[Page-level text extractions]
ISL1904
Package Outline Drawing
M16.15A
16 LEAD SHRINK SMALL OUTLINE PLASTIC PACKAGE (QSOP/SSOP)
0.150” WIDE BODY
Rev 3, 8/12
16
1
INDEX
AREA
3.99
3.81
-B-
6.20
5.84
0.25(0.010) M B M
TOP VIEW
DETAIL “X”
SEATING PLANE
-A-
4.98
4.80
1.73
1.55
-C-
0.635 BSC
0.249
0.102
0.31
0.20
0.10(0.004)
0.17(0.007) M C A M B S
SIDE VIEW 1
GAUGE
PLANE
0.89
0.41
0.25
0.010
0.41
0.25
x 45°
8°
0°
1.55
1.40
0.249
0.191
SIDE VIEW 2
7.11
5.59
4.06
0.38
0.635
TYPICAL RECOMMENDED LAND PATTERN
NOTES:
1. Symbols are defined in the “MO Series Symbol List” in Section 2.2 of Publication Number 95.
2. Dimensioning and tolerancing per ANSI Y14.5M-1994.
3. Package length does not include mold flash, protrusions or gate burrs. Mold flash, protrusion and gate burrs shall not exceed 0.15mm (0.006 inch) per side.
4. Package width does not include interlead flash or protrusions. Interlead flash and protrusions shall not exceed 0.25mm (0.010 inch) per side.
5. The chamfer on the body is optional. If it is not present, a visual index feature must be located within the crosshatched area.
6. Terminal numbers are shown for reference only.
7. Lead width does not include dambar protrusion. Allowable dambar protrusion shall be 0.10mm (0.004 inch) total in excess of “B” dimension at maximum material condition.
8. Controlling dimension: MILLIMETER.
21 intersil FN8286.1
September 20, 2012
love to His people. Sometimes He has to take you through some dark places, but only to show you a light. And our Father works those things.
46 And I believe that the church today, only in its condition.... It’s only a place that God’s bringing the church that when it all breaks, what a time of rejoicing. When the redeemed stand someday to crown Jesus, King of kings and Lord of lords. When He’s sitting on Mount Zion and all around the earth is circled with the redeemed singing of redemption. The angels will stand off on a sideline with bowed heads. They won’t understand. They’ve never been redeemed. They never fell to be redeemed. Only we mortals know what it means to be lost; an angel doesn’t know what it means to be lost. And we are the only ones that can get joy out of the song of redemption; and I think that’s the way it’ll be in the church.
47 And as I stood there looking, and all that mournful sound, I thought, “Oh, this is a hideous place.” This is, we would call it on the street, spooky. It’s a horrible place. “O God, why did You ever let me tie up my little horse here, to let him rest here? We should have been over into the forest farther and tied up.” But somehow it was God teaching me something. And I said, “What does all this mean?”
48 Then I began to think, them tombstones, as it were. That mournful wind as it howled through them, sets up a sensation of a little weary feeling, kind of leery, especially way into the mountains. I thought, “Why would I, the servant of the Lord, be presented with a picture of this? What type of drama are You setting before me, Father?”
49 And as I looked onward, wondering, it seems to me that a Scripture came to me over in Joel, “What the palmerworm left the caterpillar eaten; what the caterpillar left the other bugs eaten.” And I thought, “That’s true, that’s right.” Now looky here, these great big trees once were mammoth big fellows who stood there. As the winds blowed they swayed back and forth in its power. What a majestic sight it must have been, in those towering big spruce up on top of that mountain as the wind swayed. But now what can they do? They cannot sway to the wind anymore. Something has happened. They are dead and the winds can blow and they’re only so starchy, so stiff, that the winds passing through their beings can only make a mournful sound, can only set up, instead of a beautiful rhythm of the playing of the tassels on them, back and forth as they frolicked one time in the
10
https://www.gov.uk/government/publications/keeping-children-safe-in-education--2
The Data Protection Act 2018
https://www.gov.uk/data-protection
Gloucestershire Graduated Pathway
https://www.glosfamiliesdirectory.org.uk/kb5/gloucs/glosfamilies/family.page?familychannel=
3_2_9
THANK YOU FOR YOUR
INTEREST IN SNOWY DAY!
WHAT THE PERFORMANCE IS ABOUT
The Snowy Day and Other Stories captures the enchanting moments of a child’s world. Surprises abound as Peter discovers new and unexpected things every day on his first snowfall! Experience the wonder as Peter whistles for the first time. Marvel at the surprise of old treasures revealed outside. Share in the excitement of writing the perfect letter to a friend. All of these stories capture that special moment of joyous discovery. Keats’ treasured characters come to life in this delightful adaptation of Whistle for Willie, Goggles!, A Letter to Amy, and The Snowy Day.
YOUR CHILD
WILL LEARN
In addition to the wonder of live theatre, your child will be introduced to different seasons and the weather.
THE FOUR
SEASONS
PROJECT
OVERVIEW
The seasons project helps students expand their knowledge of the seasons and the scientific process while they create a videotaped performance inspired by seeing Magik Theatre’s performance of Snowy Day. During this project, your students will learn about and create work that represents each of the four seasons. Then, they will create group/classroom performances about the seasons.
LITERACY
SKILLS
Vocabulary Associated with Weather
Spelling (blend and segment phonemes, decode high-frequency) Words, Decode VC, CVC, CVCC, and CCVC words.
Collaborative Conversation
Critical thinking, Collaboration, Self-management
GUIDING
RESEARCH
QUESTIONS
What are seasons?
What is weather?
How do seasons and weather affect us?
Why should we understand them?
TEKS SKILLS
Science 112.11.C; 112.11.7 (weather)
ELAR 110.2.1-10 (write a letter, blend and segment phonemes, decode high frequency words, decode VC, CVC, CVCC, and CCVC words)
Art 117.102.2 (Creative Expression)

What you are asked to do — Your answer should consist of every entry, repeated exactly.

Expected output —
ISL1904
Package Outline Drawing
M16.15A
16 LEAD SHRINK SMALL OUTLINE PLASTIC PACKAGE (QSOP/SSOP)
0.150” WIDE BODY
Rev 3, 8/12
16
1
INDEX
AREA
3.99
3.81
-B-
6.20
5.84
0.25(0.010) M B M
TOP VIEW
DETAIL “X”
SEATING PLANE
-A-
4.98
4.80
1.73
1.55
-C-
0.635 BSC
0.249
0.102
0.31
0.20
0.10(0.004)
0.17(0.007) M C A M B S
SIDE VIEW 1
GAUGE
PLANE
0.89
0.41
0.25
0.010
0.41
0.25
x 45°
8°
0°
1.55
1.40
0.249
0.191
SIDE VIEW 2
7.11
5.59
4.06
0.38
0.635
TYPICAL RECOMMENDED LAND PATTERN
NOTES:
1. Symbols are defined in the “MO Series Symbol List” in Section 2.2 of Publication Number 95.
2. Dimensioning and tolerancing per ANSI Y14.5M-1994.
3. Package length does not include mold flash, protrusions or gate burrs. Mold flash, protrusion and gate burrs shall not exceed 0.15mm (0.006 inch) per side.
4. Package width does not include interlead flash or protrusions. Interlead flash and protrusions shall not exceed 0.25mm (0.010 inch) per side.
5. The chamfer on the body is optional. If it is not present, a visual index feature must be located within the crosshatched area.
6. Terminal numbers are shown for reference only.
7. Lead width does not include dambar protrusion. Allowable dambar protrusion shall be 0.10mm (0.004 inch) total in excess of “B” dimension at maximum material condition.
8. Controlling dimension: MILLIMETER.
21 intersil FN8286.1
September 20, 2012
love to His people. Sometimes He has to take you through some dark places, but only to show you a light. And our Father works those things.
46 And I believe that the church today, only in its condition.... It’s only a place that God’s bringing the church that when it all breaks, what a time of rejoicing. When the redeemed stand someday to crown Jesus, King of kings and Lord of lords. When He’s sitting on Mount Zion and all around the earth is circled with the redeemed singing of redemption. The angels will stand off on a sideline with bowed heads. They won’t understand. They’ve never been redeemed. They never fell to be redeemed. Only we mortals know what it means to be lost; an angel doesn’t know what it means to be lost. And we are the only ones that can get joy out of the song of redemption; and I think that’s the way it’ll be in the church.
47 And as I stood there looking, and all that mournful sound, I thought, “Oh, this is a hideous place.” This is, we would call it on the street, spooky. It’s a horrible place. “O God, why did You ever let me tie up my little horse here, to let him rest here? We should have been over into the forest farther and tied up.” But somehow it was God teaching me something. And I said, “What does all this mean?”
48 Then I began to think, them tombstones, as it were. That mournful wind as it howled through them, sets up a sensation of a little weary feeling, kind of leery, especially way into the mountains. I thought, “Why would I, the servant of the Lord, be presented with a picture of this? What type of drama are You setting before me, Father?”
49 And as I looked onward, wondering, it seems to me that a Scripture came to me over in Joel, “What the palmerworm left the caterpillar eaten; what the caterpillar left the other bugs eaten.” And I thought, “That’s true, that’s right.” Now looky here, these great big trees once were mammoth big fellows who stood there. As the winds blowed they swayed back and forth in its power. What a majestic sight it must have been, in those towering big spruce up on top of that mountain as the wind swayed. But now what can they do? They cannot sway to the wind anymore. Something has happened. They are dead and the winds can blow and they’re only so starchy, so stiff, that the winds passing through their beings can only make a mournful sound, can only set up, instead of a beautiful rhythm of the playing of the tassels on them, back and forth as they frolicked one time in the
10
https://www.gov.uk/government/publications/keeping-children-safe-in-education--2
The Data Protection Act 2018
https://www.gov.uk/data-protection
Gloucestershire Graduated Pathway
https://www.glosfamiliesdirectory.org.uk/kb5/gloucs/glosfamilies/family.page?familychannel=
3_2_9
THANK YOU FOR YOUR
INTEREST IN SNOWY DAY!
WHAT THE PERFORMANCE IS ABOUT
The Snowy Day and Other Stories captures the enchanting moments of a child’s world. Surprises abound as Peter discovers new and unexpected things every day on his first snowfall! Experience the wonder as Peter whistles for the first time. Marvel at the surprise of old treasures revealed outside. Share in the excitement of writing the perfect letter to a friend. All of these stories capture that special moment of joyous discovery. Keats’ treasured characters come to life in this delightful adaptation of Whistle for Willie, Goggles!, A Letter to Amy, and The Snowy Day.
YOUR CHILD
WILL LEARN
In addition to the wonder of live theatre, your child will be introduced to different seasons and the weather.
THE FOUR
SEASONS
PROJECT
OVERVIEW
The seasons project helps students expand their knowledge of the seasons and the scientific process while they create a videotaped performance inspired by seeing Magik Theatre’s performance of Snowy Day. During this project, your students will learn about and create work that represents each of the four seasons. Then, they will create group/classroom performances about the seasons.
LITERACY
SKILLS
Vocabulary Associated with Weather
Spelling (blend and segment phonemes, decode high-frequency) Words, Decode VC, CVC, CVCC, and CCVC words.
Collaborative Conversation
Critical thinking, Collaboration, Self-management
GUIDING
RESEARCH
QUESTIONS
What are seasons?
What is weather?
How do seasons and weather affect us?
Why should we understand them?
TEKS SKILLS
Science 112.11.C; 112.11.7 (weather)
ELAR 110.2.1-10 (write a letter, blend and segment phonemes, decode high frequency words, decode VC, CVC, CVCC, and CCVC words)
Art 117.102.2 (Creative Expression)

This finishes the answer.